Alana Hippensteele: Right. Why might issues relating to the opioid epidemic be critical to address right now?

Rita Roy: We're in a national crisis. There is an opioid epidemic in the United States. I don't think that comes as a surprise to any of us listening today.

CDC reported that last year, 140,000 people died from opioid use. [That’s] 140,000 people [who] died. That's just a staggering number.

From 2019 to 2020, drug overdose deaths increased by 30%. I don't know if that has anything to do with COVID, but that's a very interesting number. It raises concerns that we're moving in the wrong direction.

We've been talking about the opioid crisis for several years now. But we continue to see continued opioid related deaths rising in the United States, and we've got to act. We need to take immediate action. At the spine foundation, we're doing our part by educating patients and physicians about alternative pain management methods. Truly, the innovations are happening so quickly that it's hard to keep track. It's hard to keep up with, and this is confusing information.

So, at the National Spine Health Foundation, we try to get the educational content out in easy-to-understand ways. We create community, we have people that you can talk to, and to get the information that you need, so that we can try to help combat this scourge that's facing our country.

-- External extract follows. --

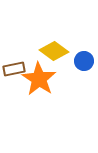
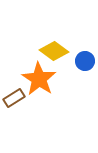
blue circle: moved 1 px right
brown rectangle: moved 29 px down; rotated 20 degrees counterclockwise
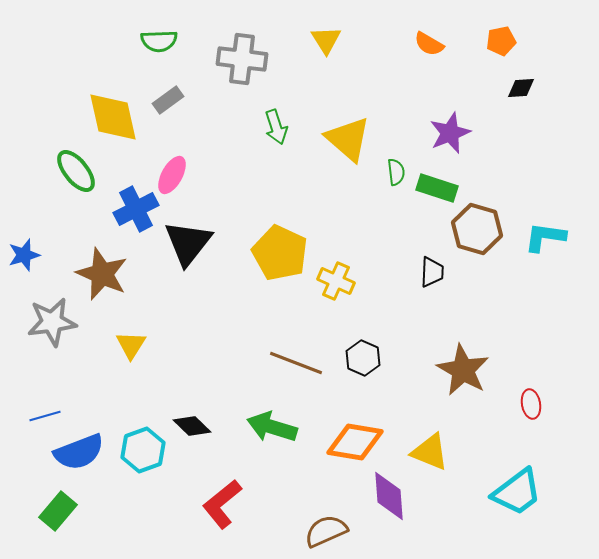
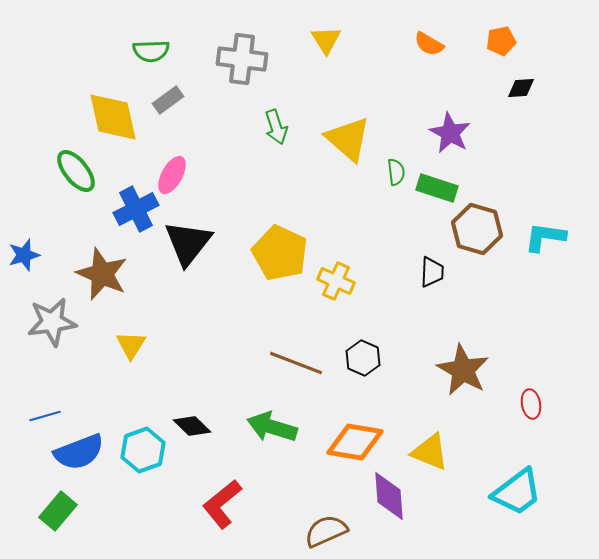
green semicircle at (159, 41): moved 8 px left, 10 px down
purple star at (450, 133): rotated 21 degrees counterclockwise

Alana Hippensteele: Absolutely. What are your hopes for the future of our country’s relationship with opioids as a treatment for back pain?

Rita Roy: Yeah, I think first and foremost, I want patients struggling with chronic neck and back pain to know there is hope. There is hope. And the power of knowledge brings hope, right? I mean that's where the power is—to educate yourself on treatment options, and to know that you can get out of pain and back to your life. That doesn't necessarily mean surgery, or narcotics for pain control. So there's hope, and there are choices, and you've got to educate yourself. You've got to be your own self advocate to take back your life.

Secondly, I would say, my hope is that pharmacists and physicians would open the line of communication and work together to end the opioid epidemic through patient education and through this ongoing research, using it for an evidence-based approach to looking at what works, looking at the numbers. Let's drive that research together.

I'd say if this is something that any viewers are passionate about, I encourage you to come get involved in the work that we're doing at the National Spine Health Foundation. This is going to take all of us. It's going to have to be a multidisciplinary way of battling this problem. And we've all got to work together to face it.